III-4 Analyse du dispositif énonciatif

Nous l’avons souligné d’emblée : le principal intérêt de l’analyse assistée par le logiciel ALCESTE réside, à nos yeux, dans la confrontation de ses résultats avec les conclusions que l’on peut dégager d’une autre « lecture » des textes composant le corpus : une approche linguistique fondée sur la problématique de l’énonciation. Quel que soit le mode d’analyse, il importe de bien cerner les limites de toute démarche interprétative. La construction d’un corpus, les options méthodologiques retenues, la sélection des techniques utilisées impliquent des choix qui anticipent, pour une part, l’interprétation des résultats. A cet égard, l’illusion de neutralité induite par l’utilisation de l’outil informatique et de techniques statistiques n’est pas le moindre des dangers. “ La présentation du rapport d’analyse, avec ses listes de résultats, peut inciter à la surinterprétation ”, observe Olivier Laügt 387 . De fait, l’interprétation relève toujours d’un travail largement intuitif dans la mesure où elle mobilise les présupposés implicites et explicites de l’interprète.

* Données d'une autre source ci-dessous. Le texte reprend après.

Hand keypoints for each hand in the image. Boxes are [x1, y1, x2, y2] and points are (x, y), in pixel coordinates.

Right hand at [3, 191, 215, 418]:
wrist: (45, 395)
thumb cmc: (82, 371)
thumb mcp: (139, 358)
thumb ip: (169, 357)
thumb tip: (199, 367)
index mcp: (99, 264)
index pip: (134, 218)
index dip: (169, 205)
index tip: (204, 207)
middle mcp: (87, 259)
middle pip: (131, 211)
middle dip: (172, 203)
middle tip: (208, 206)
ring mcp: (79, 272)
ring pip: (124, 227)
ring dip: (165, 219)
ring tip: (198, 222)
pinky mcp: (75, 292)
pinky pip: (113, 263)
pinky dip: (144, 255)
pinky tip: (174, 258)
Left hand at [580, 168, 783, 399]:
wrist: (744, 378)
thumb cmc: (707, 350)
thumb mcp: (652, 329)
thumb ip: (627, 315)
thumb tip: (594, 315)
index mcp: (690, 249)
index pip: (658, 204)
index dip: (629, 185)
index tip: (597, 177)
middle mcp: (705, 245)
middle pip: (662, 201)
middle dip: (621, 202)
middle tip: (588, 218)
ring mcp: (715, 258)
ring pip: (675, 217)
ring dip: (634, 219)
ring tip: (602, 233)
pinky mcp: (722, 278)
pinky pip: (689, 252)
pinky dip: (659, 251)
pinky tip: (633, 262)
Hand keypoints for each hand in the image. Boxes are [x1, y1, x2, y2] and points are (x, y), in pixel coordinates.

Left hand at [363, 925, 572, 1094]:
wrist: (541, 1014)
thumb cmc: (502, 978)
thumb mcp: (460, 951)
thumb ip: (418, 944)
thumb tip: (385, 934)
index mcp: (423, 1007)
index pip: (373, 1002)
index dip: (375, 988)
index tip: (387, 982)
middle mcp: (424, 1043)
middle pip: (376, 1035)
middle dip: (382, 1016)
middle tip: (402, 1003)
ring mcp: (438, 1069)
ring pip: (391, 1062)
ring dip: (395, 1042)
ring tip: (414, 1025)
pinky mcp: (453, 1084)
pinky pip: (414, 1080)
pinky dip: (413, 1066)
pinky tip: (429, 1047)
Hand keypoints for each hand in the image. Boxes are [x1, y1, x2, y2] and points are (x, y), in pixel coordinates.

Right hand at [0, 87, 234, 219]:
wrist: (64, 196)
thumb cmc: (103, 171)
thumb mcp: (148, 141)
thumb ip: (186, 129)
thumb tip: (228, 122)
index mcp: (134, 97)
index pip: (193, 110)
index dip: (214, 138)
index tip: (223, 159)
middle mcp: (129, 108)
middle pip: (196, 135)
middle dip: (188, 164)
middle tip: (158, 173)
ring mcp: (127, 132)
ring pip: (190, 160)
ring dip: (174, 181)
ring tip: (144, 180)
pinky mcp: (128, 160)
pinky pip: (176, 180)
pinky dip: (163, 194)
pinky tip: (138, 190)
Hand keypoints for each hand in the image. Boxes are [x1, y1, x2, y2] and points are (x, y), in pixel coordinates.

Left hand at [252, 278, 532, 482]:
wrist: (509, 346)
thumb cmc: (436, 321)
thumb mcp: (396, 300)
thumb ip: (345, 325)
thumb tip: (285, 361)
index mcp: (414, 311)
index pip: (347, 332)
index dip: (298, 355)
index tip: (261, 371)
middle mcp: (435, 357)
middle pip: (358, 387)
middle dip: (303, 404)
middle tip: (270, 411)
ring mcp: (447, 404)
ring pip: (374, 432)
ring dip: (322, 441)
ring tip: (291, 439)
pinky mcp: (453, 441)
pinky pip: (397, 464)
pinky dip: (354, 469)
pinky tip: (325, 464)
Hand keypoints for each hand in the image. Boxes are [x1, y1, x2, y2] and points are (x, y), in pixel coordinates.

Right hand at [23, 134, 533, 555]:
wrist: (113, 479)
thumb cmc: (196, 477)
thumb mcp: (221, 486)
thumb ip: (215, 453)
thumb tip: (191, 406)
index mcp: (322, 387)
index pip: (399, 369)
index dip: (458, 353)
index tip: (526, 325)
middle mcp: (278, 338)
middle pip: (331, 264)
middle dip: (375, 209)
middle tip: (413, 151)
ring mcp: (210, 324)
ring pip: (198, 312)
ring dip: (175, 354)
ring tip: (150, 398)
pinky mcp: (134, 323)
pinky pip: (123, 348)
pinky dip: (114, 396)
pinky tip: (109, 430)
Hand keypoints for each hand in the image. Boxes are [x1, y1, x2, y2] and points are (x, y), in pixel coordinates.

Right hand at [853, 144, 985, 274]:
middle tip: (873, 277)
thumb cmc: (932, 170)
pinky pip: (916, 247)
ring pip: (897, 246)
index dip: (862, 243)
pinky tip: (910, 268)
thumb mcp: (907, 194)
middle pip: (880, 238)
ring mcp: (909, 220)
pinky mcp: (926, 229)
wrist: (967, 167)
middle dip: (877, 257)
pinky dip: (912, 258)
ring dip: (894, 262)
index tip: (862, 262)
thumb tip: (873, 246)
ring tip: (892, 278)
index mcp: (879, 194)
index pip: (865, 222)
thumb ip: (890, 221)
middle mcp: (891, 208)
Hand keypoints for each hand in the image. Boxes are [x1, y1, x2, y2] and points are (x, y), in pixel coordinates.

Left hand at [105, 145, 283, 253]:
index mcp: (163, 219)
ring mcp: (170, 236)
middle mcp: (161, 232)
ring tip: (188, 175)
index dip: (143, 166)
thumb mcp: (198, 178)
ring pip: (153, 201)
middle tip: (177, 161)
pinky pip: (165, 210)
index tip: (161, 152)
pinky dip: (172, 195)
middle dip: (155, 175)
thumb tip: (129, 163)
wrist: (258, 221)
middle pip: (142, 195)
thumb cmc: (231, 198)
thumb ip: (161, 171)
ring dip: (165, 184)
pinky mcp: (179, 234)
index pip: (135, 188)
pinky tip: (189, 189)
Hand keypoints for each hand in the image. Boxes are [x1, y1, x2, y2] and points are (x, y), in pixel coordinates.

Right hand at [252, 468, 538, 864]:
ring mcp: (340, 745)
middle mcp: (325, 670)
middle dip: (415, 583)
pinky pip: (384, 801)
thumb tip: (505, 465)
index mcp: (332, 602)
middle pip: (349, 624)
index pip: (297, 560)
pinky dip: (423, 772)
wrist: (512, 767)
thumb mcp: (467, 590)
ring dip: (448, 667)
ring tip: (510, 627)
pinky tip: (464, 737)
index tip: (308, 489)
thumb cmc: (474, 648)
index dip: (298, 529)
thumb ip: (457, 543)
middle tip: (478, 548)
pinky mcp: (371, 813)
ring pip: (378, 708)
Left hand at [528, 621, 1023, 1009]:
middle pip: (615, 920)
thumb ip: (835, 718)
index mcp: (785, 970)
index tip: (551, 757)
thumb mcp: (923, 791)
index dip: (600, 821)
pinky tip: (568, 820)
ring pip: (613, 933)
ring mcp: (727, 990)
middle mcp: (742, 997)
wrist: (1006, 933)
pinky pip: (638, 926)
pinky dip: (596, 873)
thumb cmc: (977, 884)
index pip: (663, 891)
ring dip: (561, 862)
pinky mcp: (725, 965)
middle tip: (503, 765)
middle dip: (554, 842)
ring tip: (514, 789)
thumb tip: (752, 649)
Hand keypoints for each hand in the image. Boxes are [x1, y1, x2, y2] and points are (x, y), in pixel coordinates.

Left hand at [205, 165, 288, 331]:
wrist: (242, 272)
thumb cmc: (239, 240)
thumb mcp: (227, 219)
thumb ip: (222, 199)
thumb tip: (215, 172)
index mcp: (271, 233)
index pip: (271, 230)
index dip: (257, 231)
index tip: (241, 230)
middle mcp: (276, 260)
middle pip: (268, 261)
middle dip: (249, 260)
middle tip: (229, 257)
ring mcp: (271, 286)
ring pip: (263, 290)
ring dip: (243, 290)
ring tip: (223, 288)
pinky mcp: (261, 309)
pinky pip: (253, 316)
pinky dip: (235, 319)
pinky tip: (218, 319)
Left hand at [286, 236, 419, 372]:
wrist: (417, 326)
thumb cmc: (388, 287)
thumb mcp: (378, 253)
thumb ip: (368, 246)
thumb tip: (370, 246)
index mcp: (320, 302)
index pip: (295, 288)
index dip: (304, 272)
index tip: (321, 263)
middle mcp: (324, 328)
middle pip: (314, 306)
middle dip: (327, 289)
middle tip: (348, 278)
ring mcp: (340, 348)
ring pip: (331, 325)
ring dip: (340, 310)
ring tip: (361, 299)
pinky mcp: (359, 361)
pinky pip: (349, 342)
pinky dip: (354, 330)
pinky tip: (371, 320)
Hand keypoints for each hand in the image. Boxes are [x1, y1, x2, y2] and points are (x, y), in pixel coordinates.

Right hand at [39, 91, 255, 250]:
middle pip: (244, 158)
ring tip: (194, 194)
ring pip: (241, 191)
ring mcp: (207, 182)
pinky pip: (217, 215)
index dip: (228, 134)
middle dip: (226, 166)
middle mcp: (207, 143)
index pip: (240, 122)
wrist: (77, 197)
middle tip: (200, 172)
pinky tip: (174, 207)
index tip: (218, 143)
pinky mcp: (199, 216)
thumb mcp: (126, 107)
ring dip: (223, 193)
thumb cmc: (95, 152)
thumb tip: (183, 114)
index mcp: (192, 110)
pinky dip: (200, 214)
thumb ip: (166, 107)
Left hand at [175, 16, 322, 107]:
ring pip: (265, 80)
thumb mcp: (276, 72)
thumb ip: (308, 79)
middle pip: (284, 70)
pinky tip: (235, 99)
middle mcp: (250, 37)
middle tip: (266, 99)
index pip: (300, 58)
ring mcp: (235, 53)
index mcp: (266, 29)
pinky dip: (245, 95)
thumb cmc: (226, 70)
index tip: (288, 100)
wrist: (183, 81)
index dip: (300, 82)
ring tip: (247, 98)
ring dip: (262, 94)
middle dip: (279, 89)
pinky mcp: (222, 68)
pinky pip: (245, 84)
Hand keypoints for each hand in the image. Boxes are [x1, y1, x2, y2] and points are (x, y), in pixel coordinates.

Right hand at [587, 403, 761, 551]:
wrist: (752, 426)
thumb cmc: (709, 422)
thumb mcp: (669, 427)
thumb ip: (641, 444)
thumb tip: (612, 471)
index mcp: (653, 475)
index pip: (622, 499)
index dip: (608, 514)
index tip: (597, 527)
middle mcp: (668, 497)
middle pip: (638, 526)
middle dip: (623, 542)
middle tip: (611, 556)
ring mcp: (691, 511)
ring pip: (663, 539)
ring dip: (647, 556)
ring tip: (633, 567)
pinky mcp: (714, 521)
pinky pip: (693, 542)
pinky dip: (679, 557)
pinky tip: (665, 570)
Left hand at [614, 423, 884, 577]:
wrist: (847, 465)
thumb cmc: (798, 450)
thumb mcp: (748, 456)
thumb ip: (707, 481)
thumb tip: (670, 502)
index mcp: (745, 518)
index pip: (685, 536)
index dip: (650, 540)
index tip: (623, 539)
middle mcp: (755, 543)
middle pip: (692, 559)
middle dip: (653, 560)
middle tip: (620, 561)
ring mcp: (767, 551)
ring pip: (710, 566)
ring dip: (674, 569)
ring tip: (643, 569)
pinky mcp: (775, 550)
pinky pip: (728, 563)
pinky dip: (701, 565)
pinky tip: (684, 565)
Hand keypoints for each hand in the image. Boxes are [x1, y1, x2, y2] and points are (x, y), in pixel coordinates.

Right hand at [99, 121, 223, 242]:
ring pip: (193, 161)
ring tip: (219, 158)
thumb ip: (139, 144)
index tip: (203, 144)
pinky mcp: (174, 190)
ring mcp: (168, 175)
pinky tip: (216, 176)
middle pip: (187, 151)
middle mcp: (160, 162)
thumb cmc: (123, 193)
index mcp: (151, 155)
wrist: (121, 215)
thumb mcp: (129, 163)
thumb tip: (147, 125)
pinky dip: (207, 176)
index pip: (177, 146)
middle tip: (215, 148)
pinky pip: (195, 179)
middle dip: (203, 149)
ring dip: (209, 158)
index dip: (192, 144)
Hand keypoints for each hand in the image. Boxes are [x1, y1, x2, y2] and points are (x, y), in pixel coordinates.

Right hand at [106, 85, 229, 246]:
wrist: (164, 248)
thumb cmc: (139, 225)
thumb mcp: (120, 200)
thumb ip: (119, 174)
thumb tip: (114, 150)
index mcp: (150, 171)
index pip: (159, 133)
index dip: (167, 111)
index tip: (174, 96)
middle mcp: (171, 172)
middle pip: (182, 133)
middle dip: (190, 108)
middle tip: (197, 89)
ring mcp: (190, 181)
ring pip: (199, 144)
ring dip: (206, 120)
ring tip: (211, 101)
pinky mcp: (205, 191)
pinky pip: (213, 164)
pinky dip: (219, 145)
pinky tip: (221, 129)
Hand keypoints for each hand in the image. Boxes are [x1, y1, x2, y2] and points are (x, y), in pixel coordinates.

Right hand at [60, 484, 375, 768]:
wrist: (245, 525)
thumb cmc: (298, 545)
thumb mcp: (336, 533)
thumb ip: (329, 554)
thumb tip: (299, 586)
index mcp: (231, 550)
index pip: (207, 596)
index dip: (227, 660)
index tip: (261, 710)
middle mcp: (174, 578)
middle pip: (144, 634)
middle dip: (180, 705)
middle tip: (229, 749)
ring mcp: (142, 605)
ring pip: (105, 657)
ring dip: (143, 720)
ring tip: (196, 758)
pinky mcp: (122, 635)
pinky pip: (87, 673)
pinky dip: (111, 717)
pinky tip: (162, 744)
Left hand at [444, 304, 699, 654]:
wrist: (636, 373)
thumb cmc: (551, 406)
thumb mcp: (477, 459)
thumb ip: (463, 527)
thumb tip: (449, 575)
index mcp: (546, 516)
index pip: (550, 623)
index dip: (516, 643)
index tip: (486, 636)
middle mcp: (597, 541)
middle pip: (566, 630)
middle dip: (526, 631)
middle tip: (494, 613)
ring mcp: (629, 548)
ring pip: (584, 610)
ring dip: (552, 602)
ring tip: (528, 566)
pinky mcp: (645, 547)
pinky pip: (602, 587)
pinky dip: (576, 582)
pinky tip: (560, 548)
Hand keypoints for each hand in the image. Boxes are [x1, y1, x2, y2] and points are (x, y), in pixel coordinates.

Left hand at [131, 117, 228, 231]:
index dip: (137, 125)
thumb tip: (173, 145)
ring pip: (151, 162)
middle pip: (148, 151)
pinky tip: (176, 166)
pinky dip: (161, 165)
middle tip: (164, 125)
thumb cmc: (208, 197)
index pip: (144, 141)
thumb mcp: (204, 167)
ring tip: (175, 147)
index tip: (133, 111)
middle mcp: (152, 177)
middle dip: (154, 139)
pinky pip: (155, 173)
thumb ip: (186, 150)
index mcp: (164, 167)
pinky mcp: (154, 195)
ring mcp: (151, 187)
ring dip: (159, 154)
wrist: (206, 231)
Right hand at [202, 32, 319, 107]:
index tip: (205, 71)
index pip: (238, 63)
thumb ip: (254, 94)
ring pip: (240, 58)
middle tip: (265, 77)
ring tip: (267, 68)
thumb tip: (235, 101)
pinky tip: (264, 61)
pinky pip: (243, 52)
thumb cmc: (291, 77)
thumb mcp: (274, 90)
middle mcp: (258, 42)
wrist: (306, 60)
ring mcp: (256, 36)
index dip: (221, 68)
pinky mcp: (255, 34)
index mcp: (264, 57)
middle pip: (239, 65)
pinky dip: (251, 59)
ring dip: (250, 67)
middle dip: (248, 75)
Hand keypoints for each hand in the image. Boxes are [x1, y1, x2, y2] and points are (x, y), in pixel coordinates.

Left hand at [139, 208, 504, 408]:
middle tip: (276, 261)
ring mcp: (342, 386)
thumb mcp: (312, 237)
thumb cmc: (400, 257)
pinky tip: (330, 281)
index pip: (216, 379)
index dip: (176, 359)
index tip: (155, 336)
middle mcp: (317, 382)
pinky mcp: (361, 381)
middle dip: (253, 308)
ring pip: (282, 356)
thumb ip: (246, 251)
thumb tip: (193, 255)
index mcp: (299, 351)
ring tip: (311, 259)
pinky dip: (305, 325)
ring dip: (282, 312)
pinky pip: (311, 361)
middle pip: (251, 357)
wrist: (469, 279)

Ces précisions valent aussi pour l’approche linguistique et la démarche interprétative qu’elle sous-tend, dès lors que l’on s’intéresse à la subjectivité et à ses traces énonciatives. « Parler, c’est signifier, mais c’est en même temps référer : c’est fournir des informations spécifiques à propos d’objets spécifiques du monde extralinguistique », rappelle Catherine Kerbrat-Orecchioni. 388

Dans l’énonciation, » une part notable peut en être décrite en termes de système », constate Dominique Maingueneau 389 . « La description du fonctionnement de la langue suppose l’étude de cette « mise en exercice » du système, qui seule rend possible la production d’énoncés, la conversion de la langue en discours par l’énonciateur. » Présents dans l’énoncé, les embrayeurs (en anglais shifters) , tout en appartenant à la langue, ont précisément pour vocation de « réfléchir » son énonciation en intégrant certains aspects du contexte. Le repérage et l’observation de ces éléments linguistiques livrent des indications précieuses dans la mesure où ils sont « partie intégrante du sens de l’énoncé et on ne peut ignorer ce à quoi ils référent si on entend comprendre ce sens ». Nous reprendrons ici la définition de la classe des embrayeurs proposée par Dominique Maingueneau : elle recouvrira essentiellement « les personnes (énonciateur et allocutaire) et les localisations spatio-temporelles qui en dépendent ». Qui parle dans ce discours ? A quoi référent les énoncés ? De quels lieux et à quels moments ? Voilà les trois questions auxquelles nous allons tenter de répondre 390 .

Notes
387.

Olivier Laügt, “Le discours progressif du discours des experts. Une exploration de leurs représentations avec le logiciel ALCESTE”, in Méthodes et conduites du débat public, Cahiers de Jéricost n°3, Centre d’étude du débat public, IUT de Tours, Université François Rabelais, Tours, 2000, p.43.

388.

Catherine-Kerbrat-Orecchioni, L’énonciation de la subjectivité dans le langage, Armand Colin, Paris, 1980, p.55.

389.

Dominique Maingueneau, op.cit., pp.10-12.

390.

« Analyser dans un texte « l’appareil de son énonciation », c’est tout d’abord identifier qui parle dans ce texte. » (Emile Benveniste, Problèmes de linguistique générale, tome 1, Gallimard, Paris, 1991, p.261). L’énonciation peut se définir comme « l’acte au cours duquel des phrases s’actualisent, assumées par un locuteur (et un auditeur ou lecteur) particulier dans des circonstances spatiales et temporelles précises ». (Oswald Ducrot, Tzvetan Todorov, Dictionnaire des sciences du langage, Seuil, Paris, 1972, p.405).